> **Task**
Pictures stay out of this copy; please retype only the lines from the start of the records through the line with "Hall | Haymarket/Broadway |".

> **Data provided**
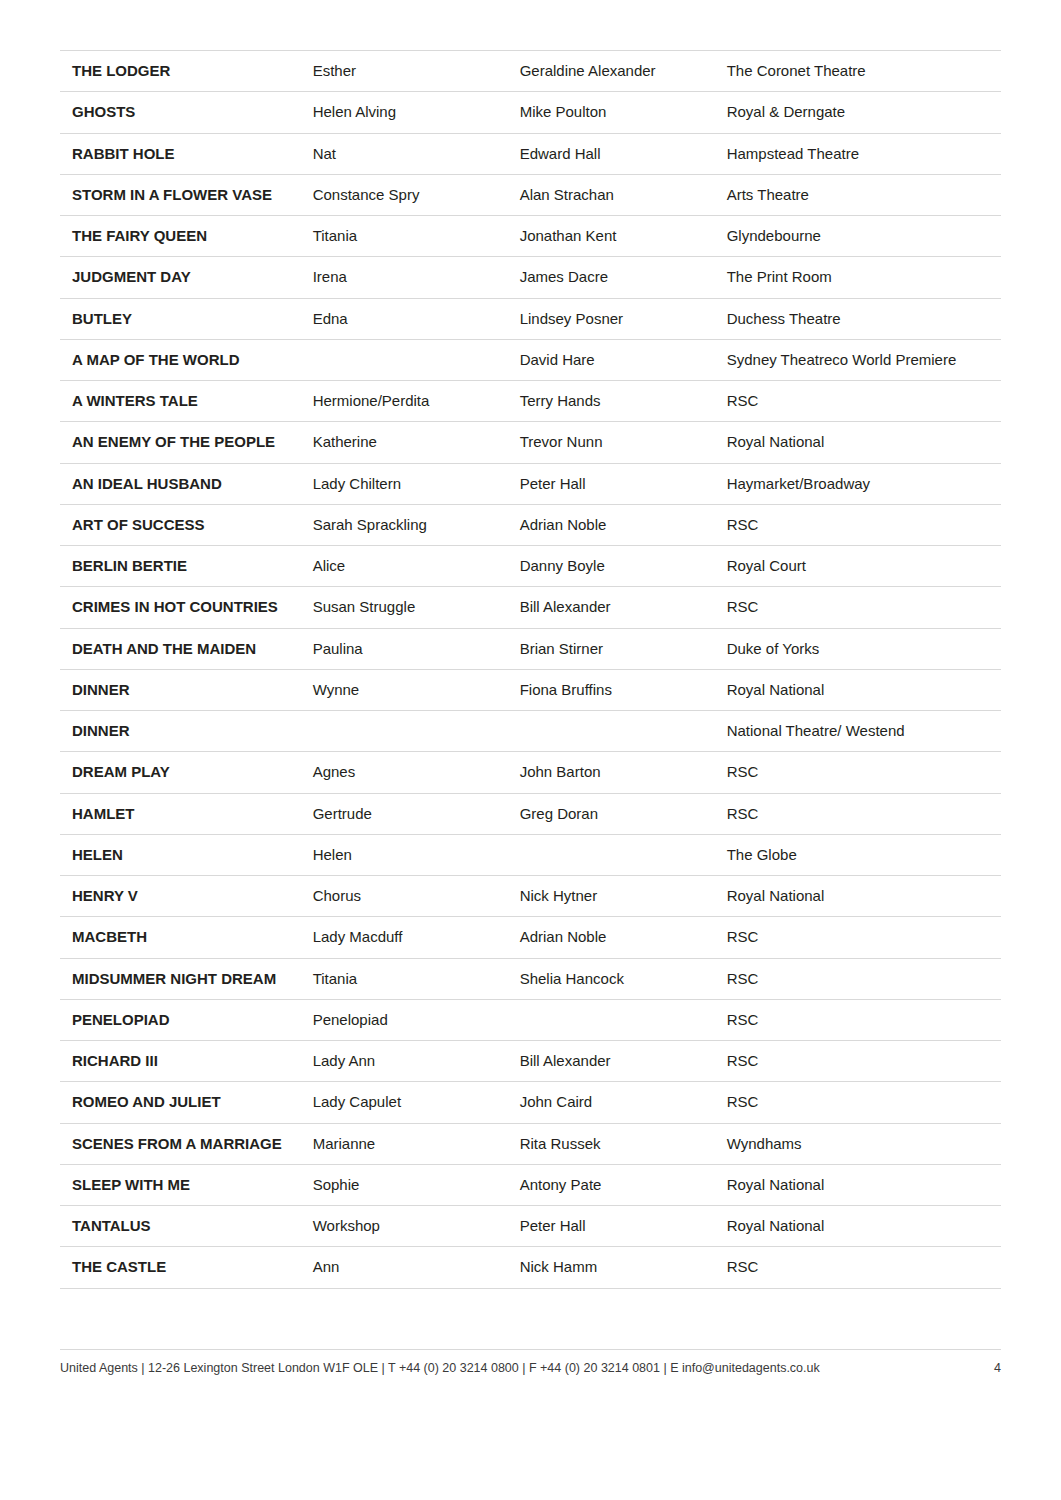| THE LODGER | Esther | Geraldine Alexander | The Coronet Theatre |
| GHOSTS | Helen Alving | Mike Poulton | Royal & Derngate |
| RABBIT HOLE | Nat | Edward Hall | Hampstead Theatre |
| STORM IN A FLOWER VASE | Constance Spry | Alan Strachan | Arts Theatre |
| THE FAIRY QUEEN | Titania | Jonathan Kent | Glyndebourne |
| JUDGMENT DAY | Irena | James Dacre | The Print Room |
| BUTLEY | Edna | Lindsey Posner | Duchess Theatre |
| A MAP OF THE WORLD | | David Hare | Sydney Theatreco World Premiere |
| A WINTERS TALE | Hermione/Perdita | Terry Hands | RSC |
| AN ENEMY OF THE PEOPLE | Katherine | Trevor Nunn | Royal National |
| AN IDEAL HUSBAND | Lady Chiltern | Peter Hall | Haymarket/Broadway |
| ART OF SUCCESS | Sarah Sprackling | Adrian Noble | RSC |
| BERLIN BERTIE | Alice | Danny Boyle | Royal Court |
| CRIMES IN HOT COUNTRIES | Susan Struggle | Bill Alexander | RSC |
| DEATH AND THE MAIDEN | Paulina | Brian Stirner | Duke of Yorks |
| DINNER | Wynne | Fiona Bruffins | Royal National |
| DINNER | | | National Theatre/ Westend |
| DREAM PLAY | Agnes | John Barton | RSC |
| HAMLET | Gertrude | Greg Doran | RSC |
| HELEN | Helen | | The Globe |
| HENRY V | Chorus | Nick Hytner | Royal National |
| MACBETH | Lady Macduff | Adrian Noble | RSC |
| MIDSUMMER NIGHT DREAM | Titania | Shelia Hancock | RSC |
| PENELOPIAD | Penelopiad | | RSC |
| RICHARD III | Lady Ann | Bill Alexander | RSC |
| ROMEO AND JULIET | Lady Capulet | John Caird | RSC |
| SCENES FROM A MARRIAGE | Marianne | Rita Russek | Wyndhams |
| SLEEP WITH ME | Sophie | Antony Pate | Royal National |
| TANTALUS | Workshop | Peter Hall | Royal National |
| THE CASTLE | Ann | Nick Hamm | RSC |
United Agents | 12-26 Lexington Street London W1F OLE | T +44 (0) 20 3214 0800 | F +44 (0) 20 3214 0801 | E info@unitedagents.co.uk 4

> **Written solution**
| THE LODGER | Esther | Geraldine Alexander | The Coronet Theatre |
| GHOSTS | Helen Alving | Mike Poulton | Royal & Derngate |
| RABBIT HOLE | Nat | Edward Hall | Hampstead Theatre |
| STORM IN A FLOWER VASE | Constance Spry | Alan Strachan | Arts Theatre |
| THE FAIRY QUEEN | Titania | Jonathan Kent | Glyndebourne |
| JUDGMENT DAY | Irena | James Dacre | The Print Room |
| BUTLEY | Edna | Lindsey Posner | Duchess Theatre |
| A MAP OF THE WORLD | | David Hare | Sydney Theatreco World Premiere |
| A WINTERS TALE | Hermione/Perdita | Terry Hands | RSC |
| AN ENEMY OF THE PEOPLE | Katherine | Trevor Nunn | Royal National |
| AN IDEAL HUSBAND | Lady Chiltern | Peter Hall | Haymarket/Broadway |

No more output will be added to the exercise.